Feature image: Trans Am Totem by artist Marcus Bowcott. Photo by Michael Nugent.
More than any other artifact of modern technology, the automobile has shaped our physical environment, social relations, economy, and culture. … Although our embrace of the automobile is often accompanied by unease over many of its consequences, it cannot be denied that the ownership and operation of cars resonate with some of our most important values and aspirations.
– Rudi Volti, author of “Cars & Culture: The Life Story of a Technology”

Our upcoming public sculpture, CARBON COPY, draws from a rich history of car-based art installations in North America and beyond. Cars have been utilized in large-scale public artworks for many decades, perhaps because of their prevalence and accessibility. Since Henry Ford pioneered the assembly line, making automobiles affordable to an ever-increasing demographic of people, cars have been tied to issues of mobility, consumerism, shifting fashions, and class culture. Motor vehicles have made our lives better, (arguably) more communal, and certainly more prolific. Within Alberta’s cold climate, personal cars have become staples of comfortable living, lubricating an ease of access between one place and the next – no matter the environmental conditions outside.

But cars are also poignant symbols of decadence: almost nothing depreciates faster in value than a brand new car. In heavily suburban cities like Edmonton and Calgary, cars can isolate people from regular contact with strangers, contributing to the sequestering of communities. The environmental impact of the automobile is tangible, especially in rapidly developing nations. Still, to function productively within cities, access to a vehicle is all but required – and artists use automobiles as much as any other class of professional. We find this multi-faceted tension fascinating.

Our interest in art-making branches from a fascination with people – their actions, objects, byproducts, impulses, and understandings. Because our art practice draws frequently from second-hand and mass-produced objects, these materials arrive at our studio dirtied by history (both literally and metaphorically).
The histories of objects give them a particular quality: they have been used and touched by people, weather, and circumstance, and they carry marks of their experience with them – scratches, dents, dirt, smells, wear, and tear. Even mass-produced objects – like cars – become unique as they age. Using these objects as sculptural materials creates a rich and more complex commentary around the final sculpture.
Herein lies the heart of public art: the most relevant public art acknowledges its context. In order to do that, the work must recognize the true diversity of the space it occupies – be that a museum, a public square, or a (literal) parking lot. With CARBON COPY, the car-based artwork we’re designing, we are interested in developing work for the particulars of the context, responding to the site with curiosity, relevance, and authenticity.
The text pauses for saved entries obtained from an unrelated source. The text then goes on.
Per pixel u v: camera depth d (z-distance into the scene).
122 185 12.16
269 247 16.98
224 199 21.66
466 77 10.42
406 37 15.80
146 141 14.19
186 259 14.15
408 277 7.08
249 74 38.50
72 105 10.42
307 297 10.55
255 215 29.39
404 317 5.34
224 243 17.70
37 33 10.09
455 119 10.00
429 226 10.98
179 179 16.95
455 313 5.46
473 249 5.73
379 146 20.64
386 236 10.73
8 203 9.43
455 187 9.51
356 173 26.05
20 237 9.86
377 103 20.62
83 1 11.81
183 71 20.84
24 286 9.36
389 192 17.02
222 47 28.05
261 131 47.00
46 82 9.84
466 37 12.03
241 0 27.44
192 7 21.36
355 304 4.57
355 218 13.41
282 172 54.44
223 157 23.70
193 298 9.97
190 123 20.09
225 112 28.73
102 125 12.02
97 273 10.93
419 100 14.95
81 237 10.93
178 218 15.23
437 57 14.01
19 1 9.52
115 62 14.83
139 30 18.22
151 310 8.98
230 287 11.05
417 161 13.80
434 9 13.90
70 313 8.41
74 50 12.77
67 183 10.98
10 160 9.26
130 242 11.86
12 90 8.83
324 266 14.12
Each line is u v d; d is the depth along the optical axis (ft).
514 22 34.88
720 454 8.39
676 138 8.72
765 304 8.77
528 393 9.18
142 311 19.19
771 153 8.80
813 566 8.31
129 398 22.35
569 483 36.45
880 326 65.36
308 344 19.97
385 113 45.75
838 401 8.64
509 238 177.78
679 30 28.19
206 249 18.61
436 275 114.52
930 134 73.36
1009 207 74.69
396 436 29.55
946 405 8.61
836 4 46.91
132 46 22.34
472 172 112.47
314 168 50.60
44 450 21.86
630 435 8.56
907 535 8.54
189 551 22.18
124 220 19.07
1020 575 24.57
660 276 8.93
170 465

Car culture evolved from a desire to participate in the broadest possible version of “local” space. How many alternate solutions could have been found to the problem of mobility? What role do these vehicles play into our daily lives? How can we use the ubiquitous symbol of “the car” to speak to the zeitgeist of our times?


At the heart of CARBON COPY is a desire to subvert the everyday: just as this car is being reimagined, so too is Edmonton’s Brewery District. How can this small shift in perspective drive us to re-see the world around us, imagining different futures? After all, like an imperfect scan, re-examining the familiar always shifts it slightly, allowing space for evolution and growth.